# ISTRUZIONI
1. Stabilisci se ciascuna affermazione concorda con il brano su Sciascia: rispondi sì o no e cita testualmente le parole del brano che lo decidono. (a) Nel romanzo Il Contesto la prigione di Cres diventa il centro di un sistema di fonti. (b) Nel discorso di Sciascia l'uso della fonte serve a corroborare le tesi svolte. (c) Il brano esamina le vicende politiche dei due scritti.
2. Fornisci il seguito del brano su Sciascia, riprendendo subito dopo la sua ultima frase.

# BRANO SCELTO

Senza entrare nelle vicende politiche, né in quelle delle fortune critico-letterarie de Il Contesto e di Todo Modo, è fin troppo evi­dente far raccogliere alla riflessione come al­cuni topoi della ricerca sciasciana ricorrono nei due scritti (forse prepotentemente ricer­cati e riproposti per la "riscrittura" da parte del lettore) con scadenza puntiforme e senza reticenza citazionale da parte di Sciascia, per il quale la citazione è comunque lontana dal doversi misurare con l'enfasi che offre al discorso.

Ne deriva che la fonte, nell'economia del discorso sciasciano, non rimane mai sola a so­stenere il peso della "virtualità" del discorso, perché il suo uso non è corroborante le tesi svolte, ma assolve alla delicata funzione di "regolarle", di tararle, puntualmente, nel "con­testo". Accade così che nel romanzo Il Contesto la "prigione" dei presunto assassino Cres diventi centro di un sistema di "fonti demaniali" (ed è qui che scatta la citazione di E. F. Foster), che relazionalmente abbraccia­no la musica di Beethoven, gli Essais di Montaigne e la Critica della Ragione pura di Kant, dimostrando - attraverso la reductio ad absurdum - l'incomprimibilità dello spessore sostanziale di una grande opera, seppur, a fron­te di essa, corrisponda la "prigione" dell'arti­sta (la turris eburnea di Todo modo), il cui isolamento è "in fondo, nella vita, la più gran­de affermazione di libertà".

# MATERIALE FORNITO
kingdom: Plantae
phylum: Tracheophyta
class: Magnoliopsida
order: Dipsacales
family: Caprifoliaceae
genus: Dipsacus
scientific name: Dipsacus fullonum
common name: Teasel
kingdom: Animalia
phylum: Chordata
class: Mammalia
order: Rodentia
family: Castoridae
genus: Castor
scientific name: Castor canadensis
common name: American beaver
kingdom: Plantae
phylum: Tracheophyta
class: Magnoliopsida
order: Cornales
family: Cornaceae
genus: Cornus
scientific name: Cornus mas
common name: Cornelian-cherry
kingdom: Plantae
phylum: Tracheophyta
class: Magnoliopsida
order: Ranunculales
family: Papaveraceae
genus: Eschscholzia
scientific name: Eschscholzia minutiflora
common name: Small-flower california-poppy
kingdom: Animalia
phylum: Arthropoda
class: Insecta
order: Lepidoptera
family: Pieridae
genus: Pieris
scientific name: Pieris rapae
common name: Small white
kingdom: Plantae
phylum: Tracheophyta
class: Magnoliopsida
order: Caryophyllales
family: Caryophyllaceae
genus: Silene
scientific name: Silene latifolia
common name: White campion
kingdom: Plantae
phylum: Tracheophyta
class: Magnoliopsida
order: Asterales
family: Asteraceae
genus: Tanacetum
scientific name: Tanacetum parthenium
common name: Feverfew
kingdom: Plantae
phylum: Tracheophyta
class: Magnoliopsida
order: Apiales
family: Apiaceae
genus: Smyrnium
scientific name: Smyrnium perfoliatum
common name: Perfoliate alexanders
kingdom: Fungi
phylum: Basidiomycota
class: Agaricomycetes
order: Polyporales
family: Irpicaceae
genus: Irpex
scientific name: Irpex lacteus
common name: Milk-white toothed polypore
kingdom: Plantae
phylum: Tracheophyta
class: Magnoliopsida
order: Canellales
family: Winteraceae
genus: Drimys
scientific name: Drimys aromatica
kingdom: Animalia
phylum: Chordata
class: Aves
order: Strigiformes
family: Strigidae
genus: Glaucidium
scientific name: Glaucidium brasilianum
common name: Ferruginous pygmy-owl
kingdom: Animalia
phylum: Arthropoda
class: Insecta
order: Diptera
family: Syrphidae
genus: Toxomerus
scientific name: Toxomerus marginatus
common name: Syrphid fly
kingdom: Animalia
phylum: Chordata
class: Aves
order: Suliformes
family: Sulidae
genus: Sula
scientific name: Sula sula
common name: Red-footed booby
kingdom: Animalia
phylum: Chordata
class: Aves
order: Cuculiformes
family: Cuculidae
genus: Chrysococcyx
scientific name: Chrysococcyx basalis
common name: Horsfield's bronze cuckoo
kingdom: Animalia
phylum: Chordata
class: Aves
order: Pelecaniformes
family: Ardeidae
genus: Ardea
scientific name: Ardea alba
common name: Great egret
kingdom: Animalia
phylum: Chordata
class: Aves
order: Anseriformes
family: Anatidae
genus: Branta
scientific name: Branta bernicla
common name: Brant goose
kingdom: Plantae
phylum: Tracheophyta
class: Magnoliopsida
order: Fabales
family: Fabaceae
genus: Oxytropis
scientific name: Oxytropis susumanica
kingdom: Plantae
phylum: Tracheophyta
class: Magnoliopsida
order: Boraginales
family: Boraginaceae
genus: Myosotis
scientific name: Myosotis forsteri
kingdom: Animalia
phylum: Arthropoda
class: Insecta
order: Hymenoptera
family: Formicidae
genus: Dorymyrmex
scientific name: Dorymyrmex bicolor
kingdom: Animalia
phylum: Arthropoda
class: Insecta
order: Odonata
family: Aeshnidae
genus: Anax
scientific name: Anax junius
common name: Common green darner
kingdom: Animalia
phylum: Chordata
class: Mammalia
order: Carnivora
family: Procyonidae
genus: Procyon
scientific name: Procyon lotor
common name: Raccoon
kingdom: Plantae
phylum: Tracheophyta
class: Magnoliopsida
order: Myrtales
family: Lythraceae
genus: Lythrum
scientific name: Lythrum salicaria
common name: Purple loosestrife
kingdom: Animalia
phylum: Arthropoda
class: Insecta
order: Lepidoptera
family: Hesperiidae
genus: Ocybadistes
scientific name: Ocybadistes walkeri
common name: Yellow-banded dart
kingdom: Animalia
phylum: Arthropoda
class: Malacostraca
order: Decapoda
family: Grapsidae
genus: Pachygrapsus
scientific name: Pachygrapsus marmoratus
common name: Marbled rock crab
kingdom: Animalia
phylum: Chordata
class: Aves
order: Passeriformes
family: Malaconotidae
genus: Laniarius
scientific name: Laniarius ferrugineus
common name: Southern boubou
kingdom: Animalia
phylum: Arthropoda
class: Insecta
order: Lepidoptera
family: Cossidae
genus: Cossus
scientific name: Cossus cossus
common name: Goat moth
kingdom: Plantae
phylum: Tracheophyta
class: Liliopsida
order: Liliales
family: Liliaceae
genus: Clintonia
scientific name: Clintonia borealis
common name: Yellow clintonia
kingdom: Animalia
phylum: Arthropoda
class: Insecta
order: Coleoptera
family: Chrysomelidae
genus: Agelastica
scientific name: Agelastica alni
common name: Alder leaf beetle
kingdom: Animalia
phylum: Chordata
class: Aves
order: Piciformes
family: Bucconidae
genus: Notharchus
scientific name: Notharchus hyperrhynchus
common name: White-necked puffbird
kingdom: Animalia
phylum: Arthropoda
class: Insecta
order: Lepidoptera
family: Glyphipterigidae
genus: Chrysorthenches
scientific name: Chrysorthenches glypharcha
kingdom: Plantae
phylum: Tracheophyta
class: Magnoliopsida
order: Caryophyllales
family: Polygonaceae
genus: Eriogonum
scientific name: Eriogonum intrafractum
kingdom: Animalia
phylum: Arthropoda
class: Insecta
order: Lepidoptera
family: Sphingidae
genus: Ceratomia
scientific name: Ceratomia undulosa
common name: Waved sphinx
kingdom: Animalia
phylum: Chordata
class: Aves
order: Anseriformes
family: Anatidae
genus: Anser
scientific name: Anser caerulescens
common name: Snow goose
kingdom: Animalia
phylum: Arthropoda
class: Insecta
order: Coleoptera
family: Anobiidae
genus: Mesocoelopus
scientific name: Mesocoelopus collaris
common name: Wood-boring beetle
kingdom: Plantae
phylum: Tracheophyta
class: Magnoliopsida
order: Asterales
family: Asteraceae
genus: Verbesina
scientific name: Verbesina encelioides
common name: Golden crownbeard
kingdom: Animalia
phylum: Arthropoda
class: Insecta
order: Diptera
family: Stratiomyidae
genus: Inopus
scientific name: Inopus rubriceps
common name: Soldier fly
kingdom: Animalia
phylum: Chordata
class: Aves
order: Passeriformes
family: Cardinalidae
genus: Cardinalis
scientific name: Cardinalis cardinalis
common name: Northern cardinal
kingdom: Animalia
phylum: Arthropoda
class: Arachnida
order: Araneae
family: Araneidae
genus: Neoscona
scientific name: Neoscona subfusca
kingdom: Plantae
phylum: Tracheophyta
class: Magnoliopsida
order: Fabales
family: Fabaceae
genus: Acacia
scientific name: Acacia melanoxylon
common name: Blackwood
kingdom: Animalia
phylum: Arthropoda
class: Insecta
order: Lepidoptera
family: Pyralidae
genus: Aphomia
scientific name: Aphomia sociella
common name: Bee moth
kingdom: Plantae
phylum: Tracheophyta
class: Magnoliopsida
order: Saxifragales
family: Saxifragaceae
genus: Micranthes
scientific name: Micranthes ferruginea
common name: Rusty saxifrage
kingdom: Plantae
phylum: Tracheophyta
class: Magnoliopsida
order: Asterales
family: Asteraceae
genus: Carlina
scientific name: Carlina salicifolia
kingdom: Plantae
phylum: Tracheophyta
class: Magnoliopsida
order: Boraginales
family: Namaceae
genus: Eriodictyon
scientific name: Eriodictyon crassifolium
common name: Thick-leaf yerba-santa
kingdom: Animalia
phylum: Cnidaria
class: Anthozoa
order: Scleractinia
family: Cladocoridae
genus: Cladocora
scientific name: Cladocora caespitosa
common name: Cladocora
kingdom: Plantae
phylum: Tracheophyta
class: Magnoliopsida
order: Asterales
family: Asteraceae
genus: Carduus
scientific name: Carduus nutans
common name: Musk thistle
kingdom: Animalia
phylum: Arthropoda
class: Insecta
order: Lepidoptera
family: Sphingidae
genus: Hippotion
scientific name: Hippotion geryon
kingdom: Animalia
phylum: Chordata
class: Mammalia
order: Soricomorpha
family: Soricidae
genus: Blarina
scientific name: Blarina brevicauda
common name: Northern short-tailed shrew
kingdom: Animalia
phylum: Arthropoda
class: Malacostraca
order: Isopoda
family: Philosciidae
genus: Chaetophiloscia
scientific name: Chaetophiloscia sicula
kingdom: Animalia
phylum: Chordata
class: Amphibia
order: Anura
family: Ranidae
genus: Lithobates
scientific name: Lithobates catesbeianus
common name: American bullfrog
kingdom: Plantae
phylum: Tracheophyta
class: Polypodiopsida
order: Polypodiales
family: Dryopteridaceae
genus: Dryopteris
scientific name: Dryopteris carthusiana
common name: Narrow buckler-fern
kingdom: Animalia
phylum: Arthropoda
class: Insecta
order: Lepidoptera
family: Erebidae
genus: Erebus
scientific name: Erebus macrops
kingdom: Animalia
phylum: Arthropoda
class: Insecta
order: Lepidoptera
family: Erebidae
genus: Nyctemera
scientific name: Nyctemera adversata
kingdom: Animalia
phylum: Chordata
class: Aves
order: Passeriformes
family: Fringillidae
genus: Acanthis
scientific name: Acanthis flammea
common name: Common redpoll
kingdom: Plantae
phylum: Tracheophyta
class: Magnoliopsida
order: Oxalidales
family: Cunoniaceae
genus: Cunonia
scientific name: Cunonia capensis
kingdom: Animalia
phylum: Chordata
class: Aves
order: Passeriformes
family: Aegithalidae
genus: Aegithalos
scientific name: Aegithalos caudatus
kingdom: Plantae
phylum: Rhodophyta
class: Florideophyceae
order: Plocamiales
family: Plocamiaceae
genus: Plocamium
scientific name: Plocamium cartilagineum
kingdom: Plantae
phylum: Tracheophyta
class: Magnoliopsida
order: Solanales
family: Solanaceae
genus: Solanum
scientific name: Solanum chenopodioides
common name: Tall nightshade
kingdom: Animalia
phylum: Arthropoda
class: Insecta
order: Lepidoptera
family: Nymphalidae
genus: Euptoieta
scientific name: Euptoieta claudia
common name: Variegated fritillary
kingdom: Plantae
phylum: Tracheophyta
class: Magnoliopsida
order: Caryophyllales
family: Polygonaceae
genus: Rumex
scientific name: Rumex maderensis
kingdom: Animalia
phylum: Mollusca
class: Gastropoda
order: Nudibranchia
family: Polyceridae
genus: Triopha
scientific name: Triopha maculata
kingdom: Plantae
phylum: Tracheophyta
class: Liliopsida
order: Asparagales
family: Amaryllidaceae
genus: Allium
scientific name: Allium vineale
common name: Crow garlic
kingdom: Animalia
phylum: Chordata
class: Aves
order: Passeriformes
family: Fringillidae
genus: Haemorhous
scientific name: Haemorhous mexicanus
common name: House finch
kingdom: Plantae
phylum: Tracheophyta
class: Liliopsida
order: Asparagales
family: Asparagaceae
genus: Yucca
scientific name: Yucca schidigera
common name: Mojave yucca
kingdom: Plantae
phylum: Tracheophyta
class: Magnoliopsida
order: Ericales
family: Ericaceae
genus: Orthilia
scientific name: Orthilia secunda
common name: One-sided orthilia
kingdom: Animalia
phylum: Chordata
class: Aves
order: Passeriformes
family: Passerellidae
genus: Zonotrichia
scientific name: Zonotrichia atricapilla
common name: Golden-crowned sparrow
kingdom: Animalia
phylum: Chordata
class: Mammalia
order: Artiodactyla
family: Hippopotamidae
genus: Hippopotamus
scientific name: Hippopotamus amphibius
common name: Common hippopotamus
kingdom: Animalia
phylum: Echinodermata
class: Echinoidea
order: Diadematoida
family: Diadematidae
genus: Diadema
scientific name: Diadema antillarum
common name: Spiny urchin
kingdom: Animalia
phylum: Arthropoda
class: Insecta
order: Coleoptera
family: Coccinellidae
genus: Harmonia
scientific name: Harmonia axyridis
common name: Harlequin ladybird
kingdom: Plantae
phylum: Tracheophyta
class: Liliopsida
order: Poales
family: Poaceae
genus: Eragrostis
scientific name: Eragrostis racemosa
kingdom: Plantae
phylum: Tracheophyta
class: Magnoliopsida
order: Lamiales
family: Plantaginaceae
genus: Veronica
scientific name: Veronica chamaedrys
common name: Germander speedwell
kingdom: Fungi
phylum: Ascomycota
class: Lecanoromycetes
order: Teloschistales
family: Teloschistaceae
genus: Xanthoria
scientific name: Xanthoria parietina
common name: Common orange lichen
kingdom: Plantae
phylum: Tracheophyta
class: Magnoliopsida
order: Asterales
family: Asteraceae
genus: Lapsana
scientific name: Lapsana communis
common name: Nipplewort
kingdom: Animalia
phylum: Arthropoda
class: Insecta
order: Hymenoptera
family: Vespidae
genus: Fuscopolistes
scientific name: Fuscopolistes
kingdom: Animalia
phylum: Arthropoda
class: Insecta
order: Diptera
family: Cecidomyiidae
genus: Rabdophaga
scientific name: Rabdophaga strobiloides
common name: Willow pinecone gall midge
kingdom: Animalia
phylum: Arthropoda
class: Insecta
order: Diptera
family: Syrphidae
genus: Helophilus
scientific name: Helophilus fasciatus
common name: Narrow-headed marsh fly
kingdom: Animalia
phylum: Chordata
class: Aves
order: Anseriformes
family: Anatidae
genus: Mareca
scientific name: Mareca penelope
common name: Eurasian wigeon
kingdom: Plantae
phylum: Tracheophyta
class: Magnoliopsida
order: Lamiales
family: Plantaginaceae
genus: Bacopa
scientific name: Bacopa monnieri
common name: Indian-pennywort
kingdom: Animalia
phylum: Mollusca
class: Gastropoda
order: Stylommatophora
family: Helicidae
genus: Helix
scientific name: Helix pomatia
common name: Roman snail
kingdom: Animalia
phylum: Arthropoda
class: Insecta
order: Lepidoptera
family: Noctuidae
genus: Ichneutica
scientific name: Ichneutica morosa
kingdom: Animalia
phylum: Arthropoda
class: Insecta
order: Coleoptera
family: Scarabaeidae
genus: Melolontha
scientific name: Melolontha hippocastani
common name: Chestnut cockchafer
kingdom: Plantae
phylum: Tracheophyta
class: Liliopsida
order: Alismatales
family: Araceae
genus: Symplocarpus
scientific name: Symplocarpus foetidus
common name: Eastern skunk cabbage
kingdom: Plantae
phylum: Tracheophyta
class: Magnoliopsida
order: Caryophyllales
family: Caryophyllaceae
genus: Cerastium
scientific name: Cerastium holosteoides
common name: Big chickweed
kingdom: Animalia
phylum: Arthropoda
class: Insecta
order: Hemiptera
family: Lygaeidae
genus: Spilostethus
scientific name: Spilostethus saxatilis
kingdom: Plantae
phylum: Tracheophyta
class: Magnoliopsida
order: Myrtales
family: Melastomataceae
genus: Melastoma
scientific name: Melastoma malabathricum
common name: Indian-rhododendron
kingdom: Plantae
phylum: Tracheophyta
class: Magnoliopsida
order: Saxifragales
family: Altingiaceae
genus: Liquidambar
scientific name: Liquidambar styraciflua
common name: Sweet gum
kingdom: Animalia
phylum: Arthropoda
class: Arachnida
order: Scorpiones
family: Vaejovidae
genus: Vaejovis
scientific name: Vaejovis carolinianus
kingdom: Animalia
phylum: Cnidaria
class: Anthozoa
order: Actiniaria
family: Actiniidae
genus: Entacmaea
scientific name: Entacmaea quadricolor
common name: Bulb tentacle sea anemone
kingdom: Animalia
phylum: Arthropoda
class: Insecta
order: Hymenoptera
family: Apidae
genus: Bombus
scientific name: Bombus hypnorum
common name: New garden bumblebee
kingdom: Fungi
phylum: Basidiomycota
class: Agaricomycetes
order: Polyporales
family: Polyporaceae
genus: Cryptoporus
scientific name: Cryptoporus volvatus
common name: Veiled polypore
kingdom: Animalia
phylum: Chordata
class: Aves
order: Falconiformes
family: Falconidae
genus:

# SOLUZIONI
1.
(a) Sì: «nel romanzo Il Contesto la "prigione" dei presunto assassino Cres diventi centro di un sistema di "fonti demaniali"».
(b) No: «il suo uso non è corroborante le tesi svolte».
(c) No: «Senza entrare nelle vicende politiche».

2.
Ed il sistema citazionale sciasciano divie­ne parametro più complesso che stabilisce il legame tra opere, allorché l'eco di quella fon­te centrale si propaga da un romanzo ad un altro. È il caso della rigorosa Critica di Kant, le cui rigide strutture logiche vengono compromesse, in una ideale partita di biliardo, nella loro intima connessione, fino ad annullarle in un nichilismo terroristicamente con­cepito per esaltarne la razionalità, essenza dell'uomo: necessità finalistica o causale (ma pur sempre necessità) tarlata da un sottile tentativo stigmatizzante l'atto istintivo, la casualità, l'irrazionalità; la turris eburnea dello scrittore birillo mirato da traiettorie casuali di palle d'avorio.

In Toto modo Sciascia rafforza lo spesso­re dell'iter citazionale. Alla "causalità sospesa a un atto di libertà" della filosofia kantiana, lo scrittore "appende" simbolicamente tutto il romanzo: gli assassini dell'Eremo di Zafer, don Gaetano, la preghiera collettiva nel cortile sembrano vivere nella realtà del racconto perché volutamente scoperti dallo scrittore che "senza programma" e "meta" si trova da "solo" pronto a far "scattare" il suo "atto di libertà". E tutto, dal nome del presunto eremo al presunto scandalo, al presunto diavolo eccezionalmente diventa mistificazione lucidissima e simbolica di quella palus putredinis che è la classe dirigente politica italiana degli anni '70.

Ed è proprio in questa operazione che Sciascia ci restituisce un illuminismo (il suo) dal nucleo denso ma dai contorni plastici, si direbbe ludico - per questa stravolgente multiformità e per l'indagine esaltante (fu uno dei pochi che ebbe il coraggio di farlo) che egli compie della struttura sociale; - sacrilego nella denuncia (ma nell'essere "eretici", al di là dell'aspetto dottrinale,/c'è sempre una se­ria avversione alle mistificazioni fideistiche e alla stigmatizzazione delle credenze) - nel rimettere cioè in discussione, nel gioco di luci ed ombre, nello spostare di continuo i limiti e le bordure che fanno sognare alla ragione comune parametri e modelli dati una volta per tutte, ma che nella realtà si danno la staffetta in un vero e proprio giuoco delle parti.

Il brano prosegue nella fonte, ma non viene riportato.